Ruready I am sorry about your eyes. For me too a lot is about waiting it out for the pain and flare to settle down.

wswells 07-07-2010 10:51 AM

Quote:

Originally Posted by RUReady (Post 672778)
I was the lucky winner of permanent horners syndrome after an unsucesful RFA in the ganglia branch of nerves in the neck . I have the droopiness on the left side of my face and the left pupil stays constricted . I have occasional flares that involve the eye and have been told by my opthomologist that the ganglia branch of nerves is tied in with the eye and my nerve is telling the brain we have a problem even though the eye itself is healthy . During these flares I will have severe pain in the eye and blurred vision , all I can do is wait it out when it comes on . Hope this helps some . Take care !

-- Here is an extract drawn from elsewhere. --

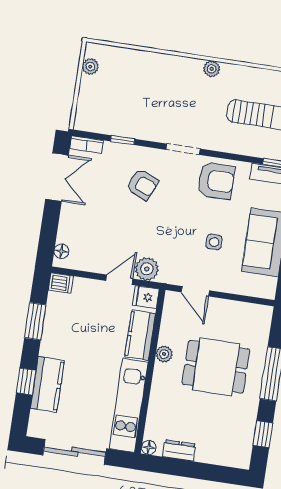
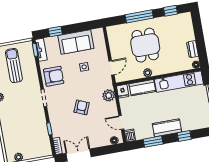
armchair: (216, 181) -> (54, 76), turned 90
armchair: (142, 184) -> (82, 107), moved
door: (119, 280) -> (121, 122), moved
kitchen counter: (47, 384) -> (167, 128), moved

I too was the lucky winner of permanent horners syndrome. I had TOS with the removal of a rib. I woke up from the surgery and could only open 1 eye,and that was in 1990. To this day when I flare my eye droops,gets swollen and red and painful,the Dr.s tell me to also wait it out, easy for them to say, but evidently there is nothing they can do as I have seen a few specialist, it stinks but we must just keep on going.So,yes I would have to say that RSD can go to your eyes. I hope everyone has a painless day today
Wendy

tmullen 07-08-2010 01:55 PM

Hi Sandy!
give my thoughts and prayers to Lindsey. i am so sorry she is suffering like this. i did hyberbarics like hannah said for about four months. i had no lasting relief. just when i got out i felt like i had slept for a full 8 hours, which yes was amazing!! but being in htat confined space was not worth it and it was far away from our house so we found it not worth it. also they can be pretty pricey.
please keep us all posted! and give lindsey a soft hug for me.